• [Exercise description]: Reproduce the stretch from the start of the records through the line containing "benötigen oder die", with both ends included.

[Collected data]
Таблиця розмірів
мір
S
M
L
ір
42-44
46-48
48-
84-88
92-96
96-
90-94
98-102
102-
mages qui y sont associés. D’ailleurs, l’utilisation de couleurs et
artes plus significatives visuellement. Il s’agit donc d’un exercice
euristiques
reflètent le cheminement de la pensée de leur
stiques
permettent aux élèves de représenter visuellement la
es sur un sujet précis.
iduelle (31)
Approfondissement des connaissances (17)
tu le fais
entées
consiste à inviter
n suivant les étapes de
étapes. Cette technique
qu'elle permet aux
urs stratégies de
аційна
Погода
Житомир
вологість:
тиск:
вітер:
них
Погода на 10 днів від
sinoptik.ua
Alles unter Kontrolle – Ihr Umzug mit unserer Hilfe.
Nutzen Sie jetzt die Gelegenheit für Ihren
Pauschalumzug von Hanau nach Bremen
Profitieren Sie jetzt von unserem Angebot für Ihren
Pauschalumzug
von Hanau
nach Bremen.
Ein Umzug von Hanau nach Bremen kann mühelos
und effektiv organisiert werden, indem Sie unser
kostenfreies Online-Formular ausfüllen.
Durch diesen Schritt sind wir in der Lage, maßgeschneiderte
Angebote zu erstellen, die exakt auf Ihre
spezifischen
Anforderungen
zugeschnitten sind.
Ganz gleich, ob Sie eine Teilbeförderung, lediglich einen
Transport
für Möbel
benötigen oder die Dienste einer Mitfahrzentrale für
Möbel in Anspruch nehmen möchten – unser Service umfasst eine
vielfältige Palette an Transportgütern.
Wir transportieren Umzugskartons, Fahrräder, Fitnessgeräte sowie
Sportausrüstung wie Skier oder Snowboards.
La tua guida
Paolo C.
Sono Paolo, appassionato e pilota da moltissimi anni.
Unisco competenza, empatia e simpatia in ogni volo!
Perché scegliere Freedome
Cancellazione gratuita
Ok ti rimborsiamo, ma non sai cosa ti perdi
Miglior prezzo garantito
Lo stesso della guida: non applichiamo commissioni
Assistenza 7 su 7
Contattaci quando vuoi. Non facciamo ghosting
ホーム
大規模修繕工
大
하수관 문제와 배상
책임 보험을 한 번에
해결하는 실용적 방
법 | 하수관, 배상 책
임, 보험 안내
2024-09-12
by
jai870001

• [Response]:
Таблиця розмірів
мір
S
M
L
ір
42-44
46-48
48-
84-88
92-96
96-
90-94
98-102
102-
mages qui y sont associés. D’ailleurs, l’utilisation de couleurs et
artes plus significatives visuellement. Il s’agit donc d’un exercice
euristiques
reflètent le cheminement de la pensée de leur
stiques
permettent aux élèves de représenter visuellement la
es sur un sujet précis.
iduelle (31)
Approfondissement des connaissances (17)
tu le fais
entées
consiste à inviter
n suivant les étapes de
étapes. Cette technique
qu'elle permet aux
urs stratégies de
аційна
Погода
Житомир
вологість:
тиск:
вітер:
них
Погода на 10 днів від
sinoptik.ua
Alles unter Kontrolle – Ihr Umzug mit unserer Hilfe.
Nutzen Sie jetzt die Gelegenheit für Ihren
Pauschalumzug von Hanau nach Bremen
Profitieren Sie jetzt von unserem Angebot für Ihren
Pauschalumzug
von Hanau
nach Bremen.
Ein Umzug von Hanau nach Bremen kann mühelos
und effektiv organisiert werden, indem Sie unser
kostenfreies Online-Formular ausfüllen.
Durch diesen Schritt sind wir in der Lage, maßgeschneiderte
Angebote zu erstellen, die exakt auf Ihre
spezifischen
Anforderungen
zugeschnitten sind.
Ganz gleich, ob Sie eine Teilbeförderung, lediglich einen
Transport
für Möbel
benötigen oder die Dienste einer Mitfahrzentrale für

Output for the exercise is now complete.